- **EXERCISE PROMPT**:
Beginning at the line containing "right elbow: (230, 84)" in the material below and ending at the line containing "right elbow: (1, 188)", return each line exactly and add nothing.

* * *

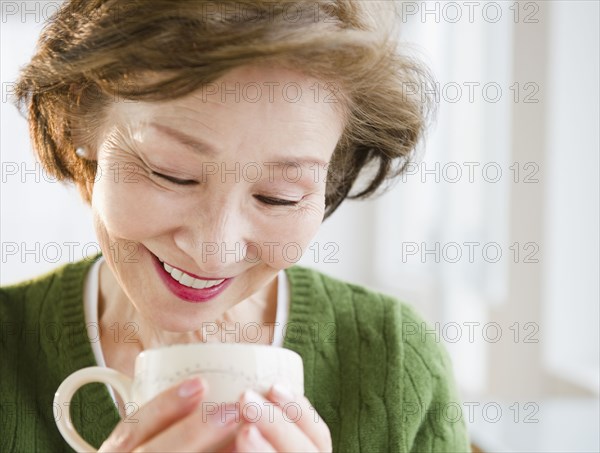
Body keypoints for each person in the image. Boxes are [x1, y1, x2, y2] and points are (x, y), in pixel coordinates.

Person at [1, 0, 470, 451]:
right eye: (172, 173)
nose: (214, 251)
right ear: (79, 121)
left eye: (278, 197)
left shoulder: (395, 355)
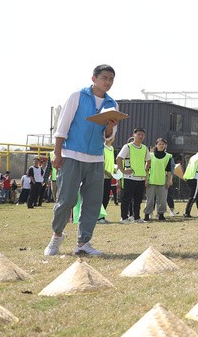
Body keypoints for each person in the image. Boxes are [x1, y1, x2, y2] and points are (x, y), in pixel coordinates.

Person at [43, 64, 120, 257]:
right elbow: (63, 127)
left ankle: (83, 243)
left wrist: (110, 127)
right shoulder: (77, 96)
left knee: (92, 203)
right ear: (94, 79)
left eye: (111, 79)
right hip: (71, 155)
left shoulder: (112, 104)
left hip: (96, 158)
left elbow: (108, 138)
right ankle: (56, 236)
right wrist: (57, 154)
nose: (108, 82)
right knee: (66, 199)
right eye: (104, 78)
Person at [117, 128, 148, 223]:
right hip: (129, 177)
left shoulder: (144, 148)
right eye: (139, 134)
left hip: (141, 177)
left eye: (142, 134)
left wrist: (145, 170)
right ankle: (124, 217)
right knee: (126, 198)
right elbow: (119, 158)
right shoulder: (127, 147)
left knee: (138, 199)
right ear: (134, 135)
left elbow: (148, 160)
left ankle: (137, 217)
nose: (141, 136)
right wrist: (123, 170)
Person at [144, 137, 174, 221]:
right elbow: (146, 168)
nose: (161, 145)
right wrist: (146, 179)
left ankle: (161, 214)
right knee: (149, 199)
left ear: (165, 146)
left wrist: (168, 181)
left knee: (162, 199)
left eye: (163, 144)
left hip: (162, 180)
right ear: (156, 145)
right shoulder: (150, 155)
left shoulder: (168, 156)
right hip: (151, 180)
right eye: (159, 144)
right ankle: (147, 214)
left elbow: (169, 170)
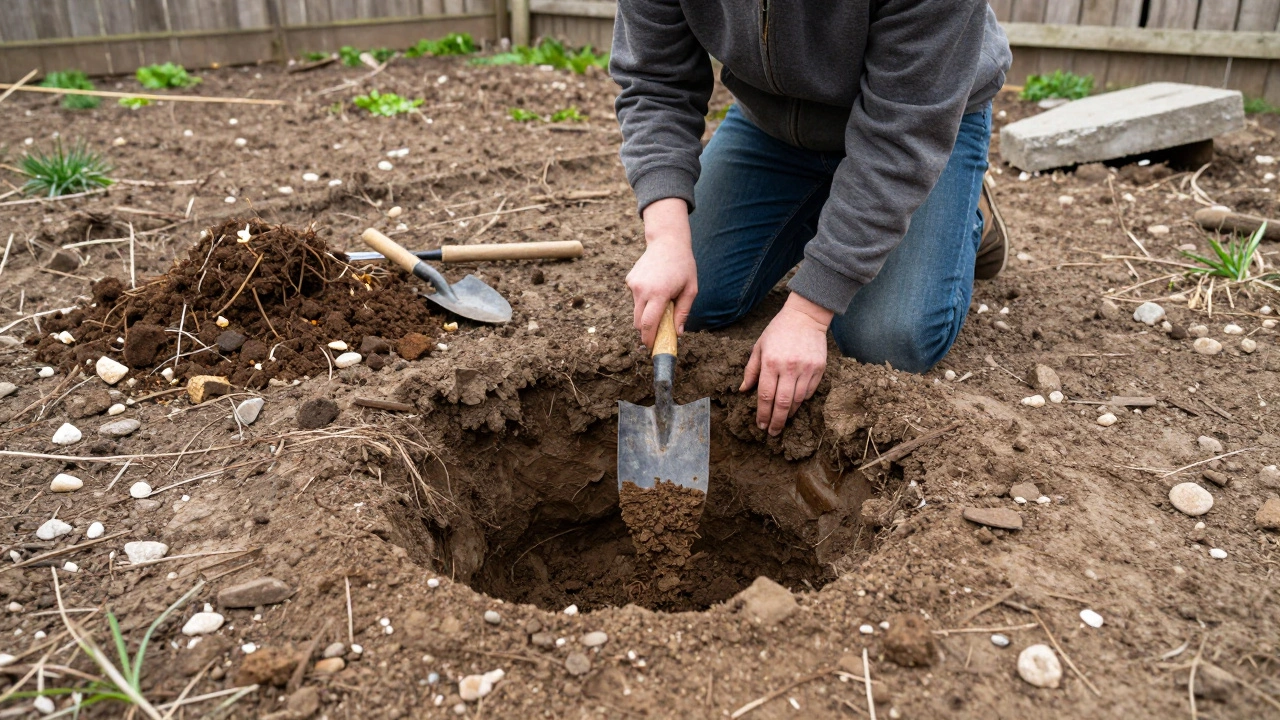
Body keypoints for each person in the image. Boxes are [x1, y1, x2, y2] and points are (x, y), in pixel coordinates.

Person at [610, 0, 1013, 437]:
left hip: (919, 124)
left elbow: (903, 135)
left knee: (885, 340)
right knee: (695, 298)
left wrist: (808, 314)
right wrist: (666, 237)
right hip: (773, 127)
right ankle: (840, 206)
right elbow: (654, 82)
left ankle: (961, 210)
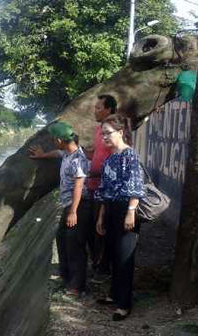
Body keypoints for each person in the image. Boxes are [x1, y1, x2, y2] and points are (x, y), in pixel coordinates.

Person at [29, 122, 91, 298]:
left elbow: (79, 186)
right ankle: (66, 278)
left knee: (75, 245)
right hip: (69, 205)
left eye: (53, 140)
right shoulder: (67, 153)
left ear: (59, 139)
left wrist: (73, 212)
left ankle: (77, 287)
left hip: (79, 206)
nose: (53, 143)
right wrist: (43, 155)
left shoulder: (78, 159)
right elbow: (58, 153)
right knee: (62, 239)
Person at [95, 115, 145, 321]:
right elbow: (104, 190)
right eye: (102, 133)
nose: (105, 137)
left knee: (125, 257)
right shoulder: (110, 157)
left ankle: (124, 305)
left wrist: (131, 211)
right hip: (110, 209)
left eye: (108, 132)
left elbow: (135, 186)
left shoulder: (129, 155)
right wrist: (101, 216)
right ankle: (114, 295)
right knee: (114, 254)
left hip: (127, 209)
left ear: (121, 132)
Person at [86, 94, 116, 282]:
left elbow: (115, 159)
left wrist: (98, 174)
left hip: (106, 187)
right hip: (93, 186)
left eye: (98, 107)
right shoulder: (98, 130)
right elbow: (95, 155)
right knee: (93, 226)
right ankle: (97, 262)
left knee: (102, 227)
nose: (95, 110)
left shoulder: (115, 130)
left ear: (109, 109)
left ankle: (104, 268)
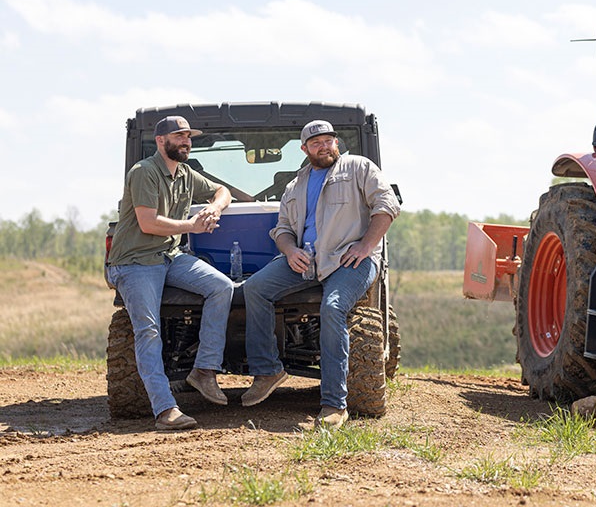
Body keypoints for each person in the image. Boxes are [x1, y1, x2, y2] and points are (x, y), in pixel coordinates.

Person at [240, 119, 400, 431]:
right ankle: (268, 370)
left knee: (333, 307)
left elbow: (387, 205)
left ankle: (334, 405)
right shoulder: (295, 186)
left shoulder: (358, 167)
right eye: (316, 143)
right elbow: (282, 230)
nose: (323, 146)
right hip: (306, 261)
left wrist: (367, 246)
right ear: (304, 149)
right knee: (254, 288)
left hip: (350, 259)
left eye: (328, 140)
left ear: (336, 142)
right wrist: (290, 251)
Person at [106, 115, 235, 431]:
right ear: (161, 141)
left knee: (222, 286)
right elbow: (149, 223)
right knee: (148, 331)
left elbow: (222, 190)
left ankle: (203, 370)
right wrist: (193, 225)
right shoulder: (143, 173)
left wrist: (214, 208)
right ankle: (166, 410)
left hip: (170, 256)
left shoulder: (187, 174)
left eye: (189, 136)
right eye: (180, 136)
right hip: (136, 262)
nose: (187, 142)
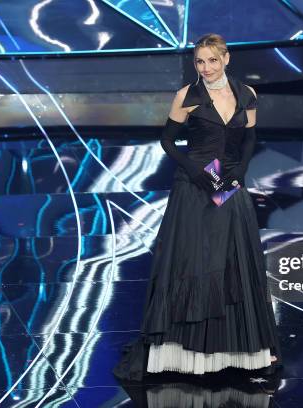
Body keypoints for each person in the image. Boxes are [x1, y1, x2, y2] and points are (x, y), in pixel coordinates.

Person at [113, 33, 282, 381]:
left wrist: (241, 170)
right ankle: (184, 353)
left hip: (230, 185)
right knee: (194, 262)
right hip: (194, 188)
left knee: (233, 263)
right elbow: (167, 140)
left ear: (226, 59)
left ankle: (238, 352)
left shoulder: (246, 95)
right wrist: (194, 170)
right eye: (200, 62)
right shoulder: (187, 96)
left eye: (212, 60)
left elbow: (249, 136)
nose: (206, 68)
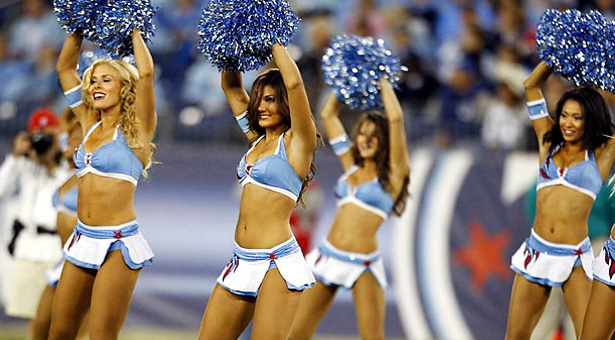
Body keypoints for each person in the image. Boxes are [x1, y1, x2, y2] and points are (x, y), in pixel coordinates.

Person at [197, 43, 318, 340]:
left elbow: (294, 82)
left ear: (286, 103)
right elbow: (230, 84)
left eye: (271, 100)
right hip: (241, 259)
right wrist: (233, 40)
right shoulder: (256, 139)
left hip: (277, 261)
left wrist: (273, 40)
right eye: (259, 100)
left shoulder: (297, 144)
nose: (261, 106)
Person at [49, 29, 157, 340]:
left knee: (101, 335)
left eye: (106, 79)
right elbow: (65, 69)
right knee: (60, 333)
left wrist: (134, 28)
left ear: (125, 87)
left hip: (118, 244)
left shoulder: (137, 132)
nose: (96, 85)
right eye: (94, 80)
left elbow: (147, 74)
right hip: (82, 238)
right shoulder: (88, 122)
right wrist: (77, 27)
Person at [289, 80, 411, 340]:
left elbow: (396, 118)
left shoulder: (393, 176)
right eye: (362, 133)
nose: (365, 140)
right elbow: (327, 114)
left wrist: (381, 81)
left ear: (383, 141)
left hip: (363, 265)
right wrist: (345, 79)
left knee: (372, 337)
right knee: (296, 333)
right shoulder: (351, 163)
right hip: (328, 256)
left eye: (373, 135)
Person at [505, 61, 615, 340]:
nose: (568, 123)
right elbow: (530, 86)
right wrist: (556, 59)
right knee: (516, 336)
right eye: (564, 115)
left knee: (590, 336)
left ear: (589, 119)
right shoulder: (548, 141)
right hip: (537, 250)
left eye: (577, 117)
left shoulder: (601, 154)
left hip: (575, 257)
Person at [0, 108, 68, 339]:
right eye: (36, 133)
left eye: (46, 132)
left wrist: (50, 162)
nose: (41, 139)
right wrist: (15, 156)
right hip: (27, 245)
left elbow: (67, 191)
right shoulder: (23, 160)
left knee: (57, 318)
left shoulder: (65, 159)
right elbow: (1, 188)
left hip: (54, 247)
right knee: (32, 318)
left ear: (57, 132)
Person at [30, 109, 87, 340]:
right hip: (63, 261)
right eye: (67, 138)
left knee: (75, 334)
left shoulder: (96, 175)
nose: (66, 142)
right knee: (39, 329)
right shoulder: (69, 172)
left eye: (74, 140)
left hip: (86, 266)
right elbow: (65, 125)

* * *

- **SOLUTION TO THE PROBLEM**:
right elbow: (230, 84)
left eye: (271, 100)
right hip: (241, 259)
right wrist: (233, 40)
right shoulder: (256, 139)
left hip: (277, 261)
left wrist: (273, 40)
right eye: (259, 100)
left shoulder: (297, 144)
nose: (261, 106)
Person at [49, 29, 157, 340]:
left knee: (101, 335)
left eye: (106, 79)
right elbow: (65, 69)
right knee: (60, 333)
left wrist: (134, 28)
left ear: (125, 87)
left hip: (118, 244)
left shoulder: (137, 132)
nose: (96, 85)
right eye: (94, 80)
left elbow: (147, 74)
right hip: (82, 238)
right shoulder: (88, 122)
right wrist: (77, 27)
Person at [289, 80, 411, 340]:
left elbow: (396, 118)
left shoulder: (393, 176)
right eye: (362, 133)
nose: (365, 140)
right elbow: (327, 114)
left wrist: (381, 81)
left ear: (383, 141)
left hip: (363, 265)
right wrist: (345, 79)
left knee: (372, 337)
right knee: (296, 333)
right shoulder: (351, 163)
right hip: (328, 256)
left eye: (373, 135)
Person at [505, 61, 615, 340]:
nose: (568, 123)
right elbow: (530, 86)
right wrist: (556, 59)
right knee: (516, 336)
right eye: (564, 115)
left knee: (590, 336)
left ear: (589, 119)
right shoulder: (548, 141)
right hip: (537, 250)
left eye: (577, 117)
left shoulder: (601, 154)
left hip: (575, 257)
Person at [0, 108, 68, 339]:
right eye: (36, 133)
left eye: (46, 132)
left wrist: (50, 162)
nose: (41, 139)
right wrist: (15, 156)
right hip: (27, 245)
left elbow: (67, 191)
right shoulder: (23, 160)
left knee: (57, 318)
left shoulder: (65, 159)
right elbow: (1, 188)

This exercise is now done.